**Tugas Anda**: Dalam berita tentang vonis kasus korupsi dana Covid-19 di RSUD Nunukan di bawah, siapa yang mengonfirmasi vonis tersebut?

**Kutipan Sumber**:
Direktur dan Bendahara RSUD Nunukan Divonis Enam Tahun Penjara Kasus Korupsi Dana Covid-19
Direktur dan Bendahara RSUD Nunukan Divonis Enam Tahun Penjara Kasus Korupsi Dana Covid-19
Pengadilan Tindak Pidana Korupsi (Tipikor) Samarinda telah menjatuhkan vonis enam tahun penjara kepada dr. Dulman Lekong, Direktur RSUD Nunukan, dan Nurhasanah alias Ana Binti Muhammad Idris, bendahara rumah sakit, atas kasus korupsi dana penanggulangan Covid-19. Vonis tersebut dibacakan pada Kamis (13/3/2025) dan dikonfirmasi oleh Kasi Intel Kejari Nunukan, Felly Kasdi, pada Jumat (14/3/2025). Majelis hakim menyatakan kedua terdakwa terbukti secara sah dan meyakinkan bersalah melanggar Pasal 3 junto Pasal 18 UU Nomor 35 Tahun 1999 tentang Pemberantasan Tindak Pidana Korupsi sebagaimana telah diubah dan ditambah dengan UU Nomor 20 Tahun 2001 junto Pasal 55 Ayat (1) ke-1.

**Entri Dataset**:
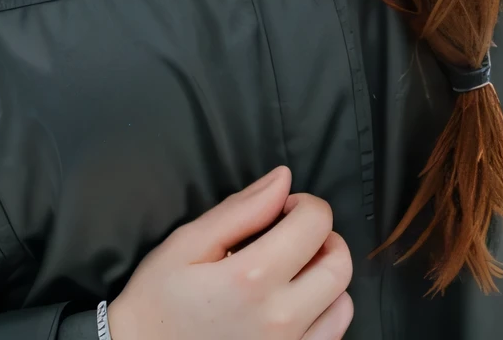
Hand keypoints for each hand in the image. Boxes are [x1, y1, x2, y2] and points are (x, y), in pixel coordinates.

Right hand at [106, 166, 352, 339]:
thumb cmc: (158, 298)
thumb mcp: (187, 243)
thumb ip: (241, 210)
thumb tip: (283, 179)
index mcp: (251, 278)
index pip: (316, 223)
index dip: (305, 204)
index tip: (283, 210)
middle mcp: (279, 319)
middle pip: (338, 264)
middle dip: (323, 238)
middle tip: (292, 237)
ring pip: (343, 305)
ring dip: (326, 280)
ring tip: (293, 274)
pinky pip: (331, 339)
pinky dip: (323, 316)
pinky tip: (294, 307)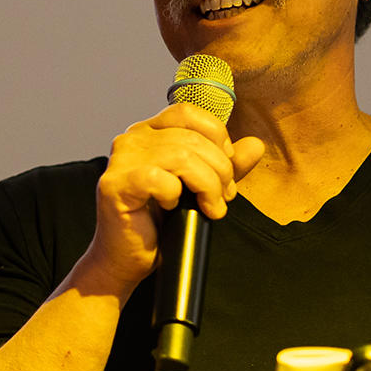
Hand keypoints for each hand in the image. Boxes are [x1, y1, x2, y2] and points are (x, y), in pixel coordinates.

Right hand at [78, 102, 264, 290]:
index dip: (217, 138)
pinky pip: (160, 179)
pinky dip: (175, 195)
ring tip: (210, 207)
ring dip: (207, 185)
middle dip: (220, 170)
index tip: (225, 169)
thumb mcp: (202, 187)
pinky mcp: (115, 185)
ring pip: (181, 156)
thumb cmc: (160, 223)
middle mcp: (132, 139)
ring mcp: (121, 160)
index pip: (189, 113)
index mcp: (150, 131)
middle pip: (192, 137)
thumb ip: (227, 165)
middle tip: (222, 198)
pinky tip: (172, 207)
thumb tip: (255, 145)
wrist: (128, 257)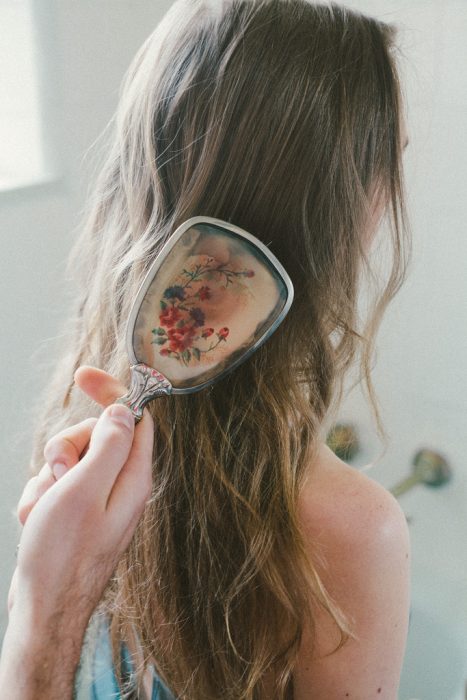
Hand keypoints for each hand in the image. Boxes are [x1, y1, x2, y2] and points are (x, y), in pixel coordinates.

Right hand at [9, 366, 153, 630]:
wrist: (41, 611)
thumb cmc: (62, 555)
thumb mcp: (85, 490)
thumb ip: (108, 446)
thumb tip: (124, 410)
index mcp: (133, 477)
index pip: (134, 418)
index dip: (111, 393)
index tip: (83, 376)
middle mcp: (120, 486)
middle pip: (95, 436)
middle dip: (66, 447)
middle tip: (58, 473)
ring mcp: (96, 501)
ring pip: (68, 461)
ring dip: (46, 480)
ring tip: (43, 513)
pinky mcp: (76, 514)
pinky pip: (54, 486)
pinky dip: (40, 499)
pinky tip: (36, 524)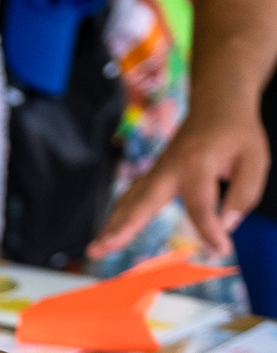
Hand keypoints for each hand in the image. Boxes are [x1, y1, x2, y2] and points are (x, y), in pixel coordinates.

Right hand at [91, 107, 271, 257]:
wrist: (217, 103)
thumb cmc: (237, 131)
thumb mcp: (256, 159)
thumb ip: (244, 194)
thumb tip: (227, 225)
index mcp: (198, 163)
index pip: (201, 206)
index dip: (210, 231)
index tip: (221, 250)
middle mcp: (170, 168)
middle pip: (144, 203)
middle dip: (124, 228)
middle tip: (104, 248)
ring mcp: (157, 171)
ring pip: (130, 201)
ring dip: (111, 226)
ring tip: (96, 248)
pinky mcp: (152, 175)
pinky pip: (131, 197)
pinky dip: (117, 216)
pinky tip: (107, 234)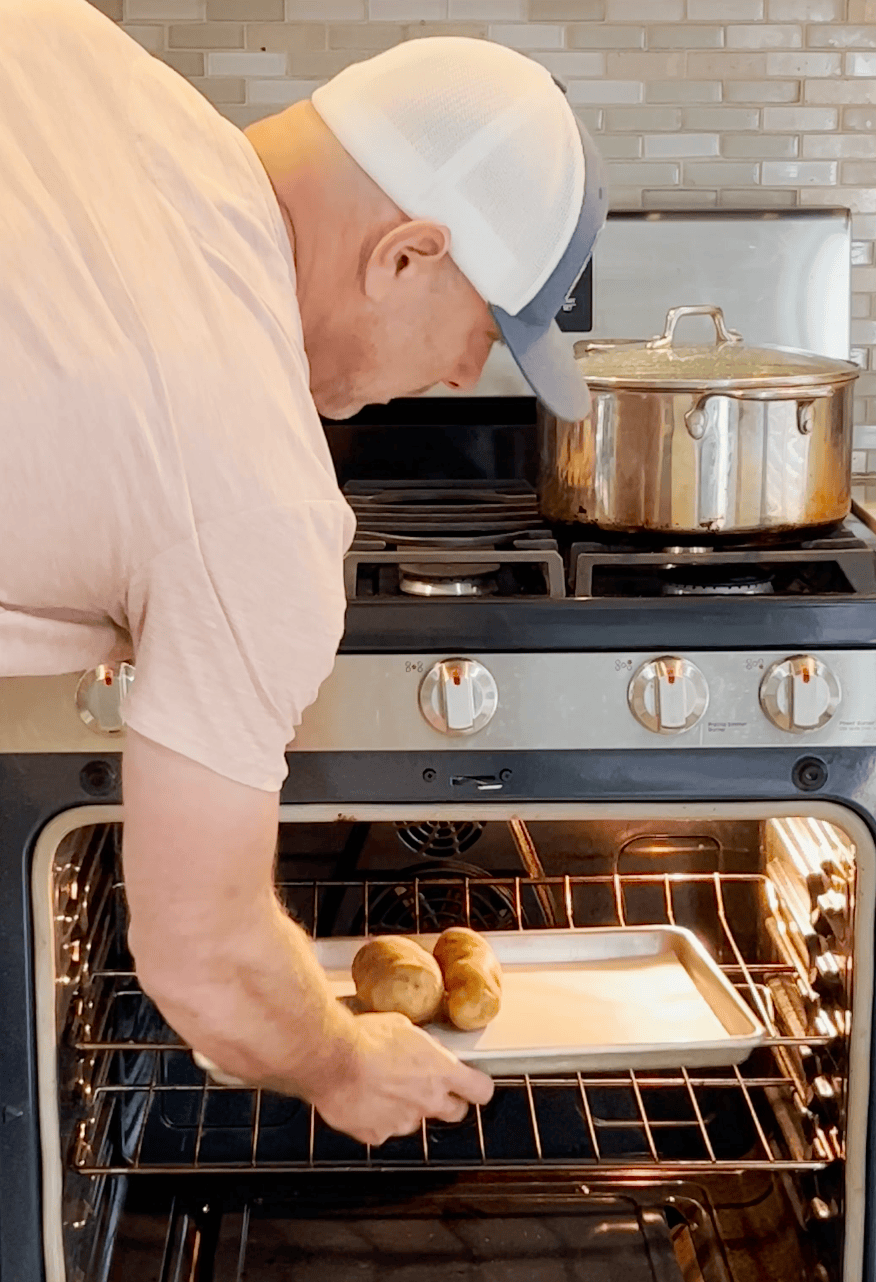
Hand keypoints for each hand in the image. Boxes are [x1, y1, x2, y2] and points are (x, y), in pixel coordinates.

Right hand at [309, 1011, 493, 1146]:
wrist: (331, 1059)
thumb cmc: (364, 1038)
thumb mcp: (403, 1027)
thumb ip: (422, 1045)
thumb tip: (426, 1048)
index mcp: (441, 1071)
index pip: (481, 1090)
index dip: (477, 1087)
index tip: (473, 1083)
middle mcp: (428, 1100)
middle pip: (455, 1112)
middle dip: (447, 1101)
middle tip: (429, 1085)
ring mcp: (403, 1122)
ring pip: (415, 1121)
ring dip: (407, 1108)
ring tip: (384, 1086)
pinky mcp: (377, 1135)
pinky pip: (384, 1130)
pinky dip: (377, 1119)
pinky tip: (364, 1099)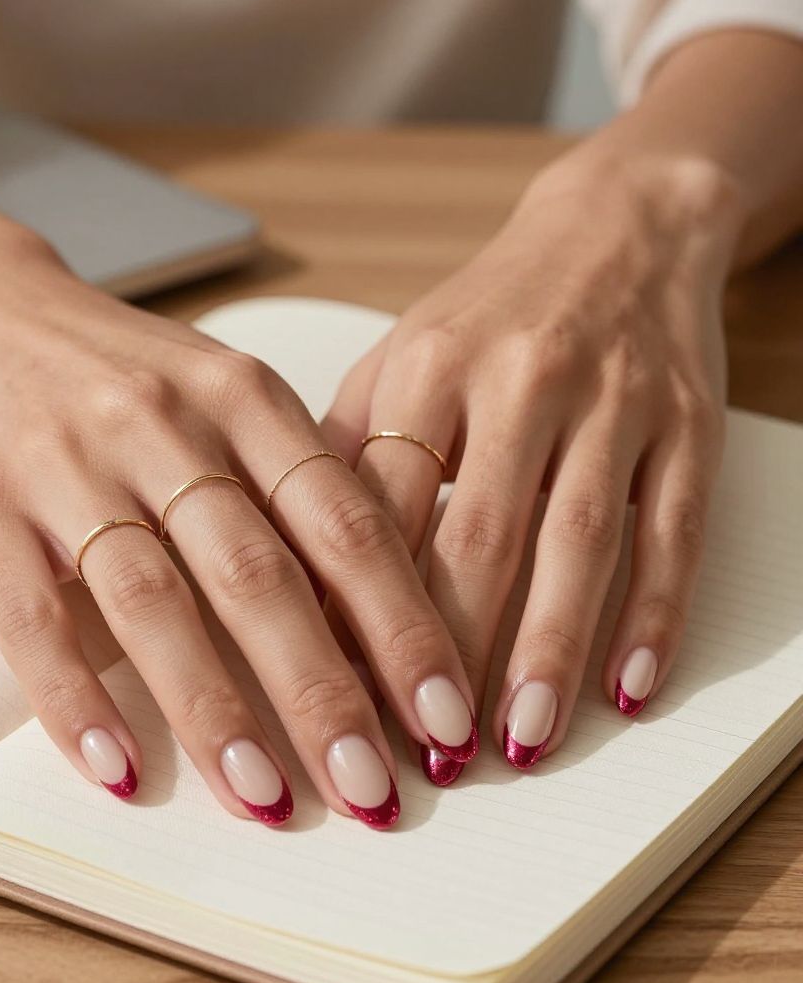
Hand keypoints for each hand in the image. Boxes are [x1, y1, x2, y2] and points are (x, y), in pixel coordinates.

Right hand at [0, 233, 475, 826]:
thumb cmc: (122, 369)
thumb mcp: (224, 391)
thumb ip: (293, 482)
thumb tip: (377, 613)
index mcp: (245, 397)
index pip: (344, 523)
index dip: (403, 628)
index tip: (443, 720)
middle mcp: (165, 428)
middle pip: (260, 575)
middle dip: (325, 694)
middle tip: (373, 790)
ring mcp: (69, 469)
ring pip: (156, 604)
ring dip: (216, 714)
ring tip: (267, 802)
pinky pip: (33, 621)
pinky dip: (76, 703)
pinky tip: (120, 774)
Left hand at [323, 152, 738, 770]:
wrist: (615, 231)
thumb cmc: (489, 313)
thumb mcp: (399, 358)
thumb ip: (345, 451)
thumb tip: (296, 566)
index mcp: (426, 368)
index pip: (380, 508)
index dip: (358, 609)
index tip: (340, 692)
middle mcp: (519, 380)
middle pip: (478, 534)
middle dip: (452, 652)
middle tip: (432, 751)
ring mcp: (612, 401)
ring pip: (580, 542)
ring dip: (550, 651)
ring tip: (524, 741)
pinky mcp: (687, 423)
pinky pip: (672, 530)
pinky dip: (653, 615)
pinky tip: (626, 686)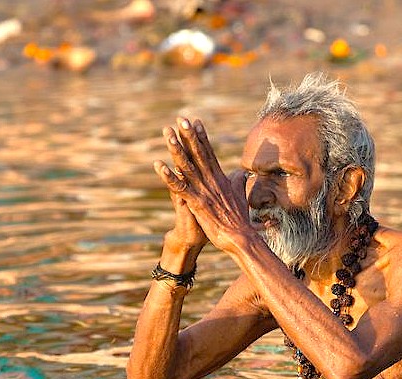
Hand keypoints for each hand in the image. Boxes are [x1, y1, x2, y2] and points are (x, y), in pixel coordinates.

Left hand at [154, 117, 252, 252]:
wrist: (240, 237)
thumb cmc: (240, 219)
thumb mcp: (241, 195)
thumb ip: (239, 181)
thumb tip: (242, 172)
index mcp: (220, 178)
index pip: (209, 153)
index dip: (201, 136)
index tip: (195, 121)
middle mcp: (211, 180)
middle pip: (198, 153)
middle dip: (188, 135)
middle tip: (180, 118)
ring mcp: (203, 191)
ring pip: (187, 166)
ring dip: (176, 149)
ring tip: (167, 133)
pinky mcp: (196, 202)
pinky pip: (179, 187)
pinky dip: (168, 176)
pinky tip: (158, 166)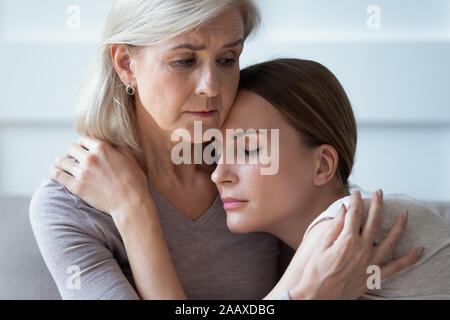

**Penyelesaian Masalah**: Kasi Intel Kejari Nunukan, Felly Kasdi.